Jouez 12 euros, gagnez en 1000. C’est le nouveau jeu de loterie inventé par des avocats aux scrupules sans doute un peu déplacés. « Pour le respect à votre droit sur la copie privée, nous réclamons 1000 †pour chacun d’entre vous », annonce ainsi le site classaction.fr qui invite six éditeurs de DVD à comparaître devant les tribunaux le 13 juin 2005. L’UFC-Que Choisir, qui a établi une jurisprudence favorable en matière de copie privée de DVD, dénonce la manoeuvre, et nous informe d’une probable action de sa part à l’encontre de la société d’avocats.

La France est l’un des seuls pays au monde à ne pas proposer de réels systèmes d’actions collectives anonymes, sur le modèle anglosaxon de la « class action ». Réclamé depuis des années par les différentes associations de consommateurs, le système pose de grandes difficultés politiques et économiques. Il n’en est pas moins indispensable, et c’est pour en fixer le cadre qu’un groupe de travail a finalement été établi à la demande du Président de la République.

C’est au moment de ses voeux aux forces vives de la Nation, le 4 janvier dernier, que Jacques Chirac a en effet promis un changement dans la loi qui permettra aux associations de consommateurs de déposer des recours collectifs. Ce groupe de travail a jusqu’au 1er octobre pour rendre ses conclusions, et un projet de loi devrait être déposé dès la fin de l’année.

Pour les associations de consommateurs, qui participent activement au groupe, c’est un soulagement après des années de lutte. Même s’il reste encore quelques mois d’âpres négociations avec un patronnat très opposé à l’idée d’une telle procédure, le projet est acquis.

Ou plutôt l’était.

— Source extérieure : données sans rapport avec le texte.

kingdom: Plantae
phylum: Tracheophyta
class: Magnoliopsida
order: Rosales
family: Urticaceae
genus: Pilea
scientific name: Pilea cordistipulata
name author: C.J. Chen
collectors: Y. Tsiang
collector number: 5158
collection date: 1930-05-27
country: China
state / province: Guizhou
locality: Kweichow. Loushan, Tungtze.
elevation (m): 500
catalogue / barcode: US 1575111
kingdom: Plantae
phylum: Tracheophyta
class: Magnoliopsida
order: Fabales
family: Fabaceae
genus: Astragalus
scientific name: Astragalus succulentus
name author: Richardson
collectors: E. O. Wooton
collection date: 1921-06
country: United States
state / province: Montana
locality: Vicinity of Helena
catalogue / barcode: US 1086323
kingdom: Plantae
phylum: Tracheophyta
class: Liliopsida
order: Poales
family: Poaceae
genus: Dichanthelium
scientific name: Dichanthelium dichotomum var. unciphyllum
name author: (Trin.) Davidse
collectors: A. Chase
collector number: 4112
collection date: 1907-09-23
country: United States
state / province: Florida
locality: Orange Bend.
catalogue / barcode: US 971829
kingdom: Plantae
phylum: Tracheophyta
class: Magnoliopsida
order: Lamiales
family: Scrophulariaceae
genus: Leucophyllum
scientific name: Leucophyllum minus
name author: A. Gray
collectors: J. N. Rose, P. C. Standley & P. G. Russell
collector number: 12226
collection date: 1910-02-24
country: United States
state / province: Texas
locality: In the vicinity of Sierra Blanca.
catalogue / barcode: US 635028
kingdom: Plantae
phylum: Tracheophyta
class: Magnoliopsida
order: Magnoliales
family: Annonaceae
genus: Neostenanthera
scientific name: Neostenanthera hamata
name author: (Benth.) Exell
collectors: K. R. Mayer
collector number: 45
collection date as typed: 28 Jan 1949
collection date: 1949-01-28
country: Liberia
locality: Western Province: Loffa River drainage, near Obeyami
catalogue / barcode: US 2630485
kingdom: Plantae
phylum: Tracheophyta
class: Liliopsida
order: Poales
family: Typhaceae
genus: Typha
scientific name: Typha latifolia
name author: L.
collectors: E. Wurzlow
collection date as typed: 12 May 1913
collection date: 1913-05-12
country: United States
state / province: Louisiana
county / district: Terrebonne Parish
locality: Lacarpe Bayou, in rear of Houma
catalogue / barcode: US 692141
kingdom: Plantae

Car l’initiative de ClassActions.fr fait grincer beaucoup de dents et vient parasyter les débats.

Le site a porté plainte contre six éditeurs de DVD (Warner Bros, Gaumont, Fox, TF1 Video, Buena Vista et Universal Pictures) et demande « la réparation du préjudice subi par les demandeurs empêchés d’exercer leur faculté de copie privée en raison des dispositifs anti-copie verrouillant les DVD mis en place« . Class Actions.fr propose alors aux consommateurs de se joindre dans la liste des demandeurs, en indiquant qu’ils réclameront 1000 euros pour chacun d’entre eux.

Aucune garantie de recevoir 1000 euros

« Cette initiative est totalement déplacée, ils profitent du contexte de médiatisation des class actions pour se faire connaître alors que ce qu’ils font n’est pas du tout une class action« , dénonce Isabelle Faujour, directrice juridique adjointe de l’association UFC-Que Choisir. Contrairement à ce qui existe aux Etats-Unis ou au Québec, en France il n’est pas possible à un avocat d’intenter une action sans être mandaté par le(s) plaignant(s). En s’inscrivant sur le site de Class Action.fr, le consommateur donne mandat au groupe d’avocats et paye 12 euros pour le faire. « Ils ont inventé un logiciel qui permet de gérer collectivement les mandats« , nous explique Isabelle Faujour, « mais ça n’est pas opportun du tout« . « Ils font ça hors-cadre, et ils donnent du grain à moudre aux détracteurs de la class action« .

L’UFC-Que Choisir a déjà envoyé une lettre à la société, et elle réfléchit à la possibilité de déposer une plainte contre elle, probablement sur fond de tromperie. Avec les termes employés par le site, le consommateur est en effet tenté de croire qu’il gagnera 1000 euros s’il s’inscrit. Or rien n’est moins sûr.

Dans l’état actuel de la loi, les associations de consommateurs ont besoin d’avoir au moins un consommateur présent à leur côté lorsqu’ils intentent une action judiciaire. « Lorsque nous avons gagné notre action pour faire condamner les systèmes anti-copie sur les DVD, le consommateur qui était avec nous n’a reçu que 100 euros de dommages et intérêts », nous rappelle la responsable juridique de l’UFC. Il semble donc totalement irréaliste d’annoncer 1000 euros à chacun dans le cadre d’une action collective…

« Nous réclamons 1000 euros« , expliquent les avocats de ClassAction.fr. Mais rien ne dit, effectivement, qu’ils les obtiendront. La subtilité des mots et de la grammaire, c’est un art que connaissent bien les juristes…

La manœuvre est d’autant moins appréciée à l’UFC que le site qui prétend défendre les consommateurs s’appuie sur le succès que l’association a elle-même obtenu à la Cour d’Appel de Paris le 22 avril 2005. « Nous ne voulions pas gagner d’argent avec cette action, mais établir le principe« , nous explique Isabelle Faujour.